Former CJ Mutunga escalates Judiciary-Executive row in hard-hitting letter to Uhuru

Former CJ Mutunga escalates Judiciary-Executive row in hard-hitting letter to Uhuru

Former Chief Justice Willy Mutunga has now waded into the Executives vs Judiciary controversy with a stinging letter to the president accusing him of violating the constitution.

Mutunga says the president has acted in bad faith since he did not present to the JSC, his alleged misgivings about the nominees before they were cleared.

Mutunga who served as the first Chief Justice under the new constitution released the scathing letter on the back of growing pressure on the president to appoint the six nominees whose names he has declined to gazette over alleged integrity questions…
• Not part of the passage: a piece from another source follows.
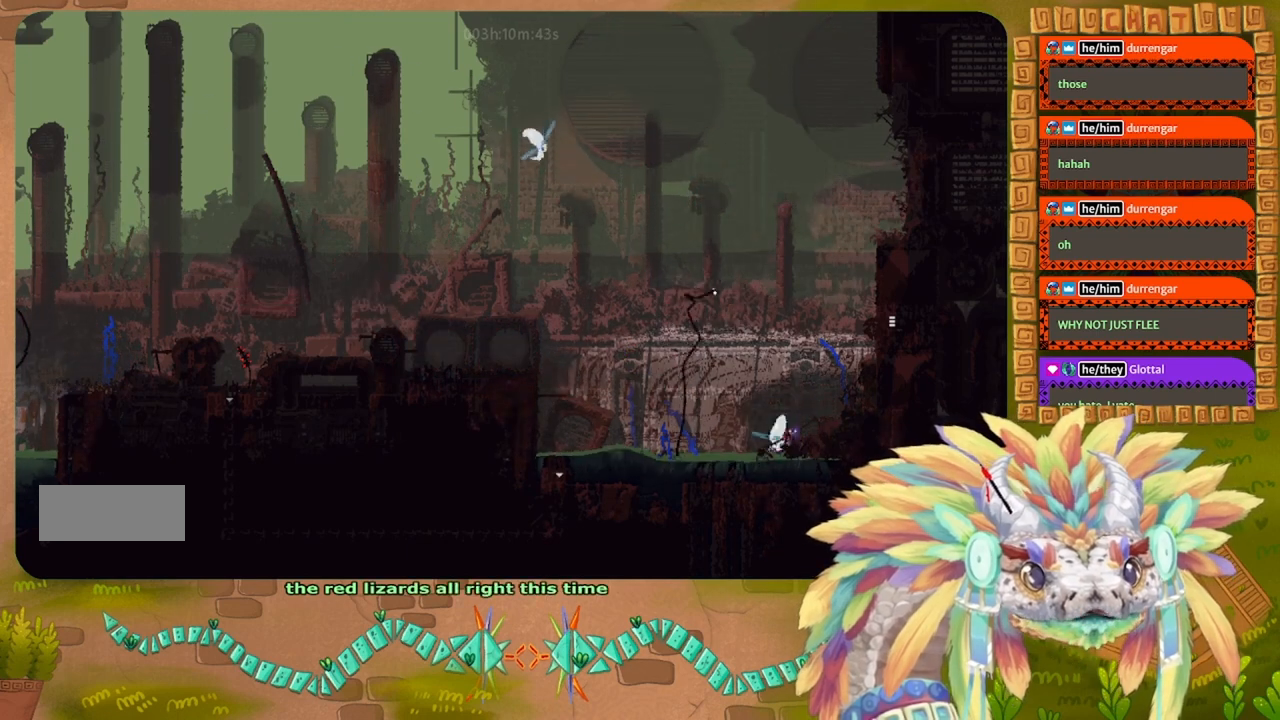
{"keys": ["j", "right", "up"], "events": [[100, "j", "up"], [167, "j", "down"]]}
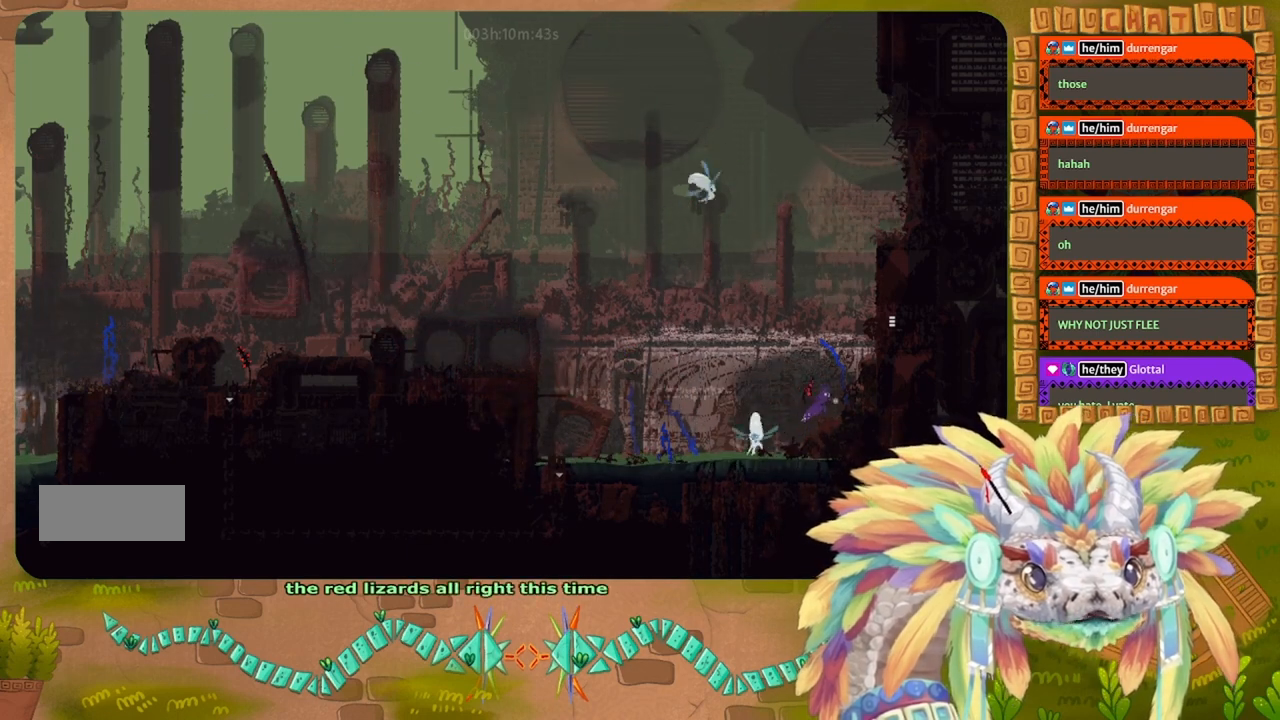
{"keys": ["j", "up"], "events": [[33, "j", "up"], [133, "j", "down"], [433, "right", "up"]]}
The former Chief Justice saying “ Nothing in the oath of the Office of the President says, I will obey and protect only those aspects of the constitution that I find convenient and self- fulfilling, so help me God”,

Mutunga who has not shied away from commenting on Public Affairs since his retirement in 2016, insisting that the president did not have a choice but to obey the constitution.

“If any Public Officer does not like the powers the constitution donates to them, or find the exercising of those powers annoyingly inconvenient, then they have no business continuing to occupy those offices,” the no-holds -barred letter says in part.

In rejecting the appointment of the six judges, the president suggested that they had failed to meet the required threshold, amid reports of intelligence briefs that allegedly raised integrity questions about them.

Mutunga however says the Head of State acted in bad faith, making reference to a similar stand-off in 2015, when the JSC and the president openly discussed the issue and agreed on a framework.

Under this framework agreement, if the president had any adverse reports on any shortlisted candidates for judgeship, he both in his privileged position as Head of State, and as a citizen of Kenya and a member of the public, would share that report with the JSC at the vetting stage and not later on in the recruitment process.

According to Mutunga, such reports or allegations would be put to the candidate for his or her response before the commission makes a determination on the suitability of that candidate.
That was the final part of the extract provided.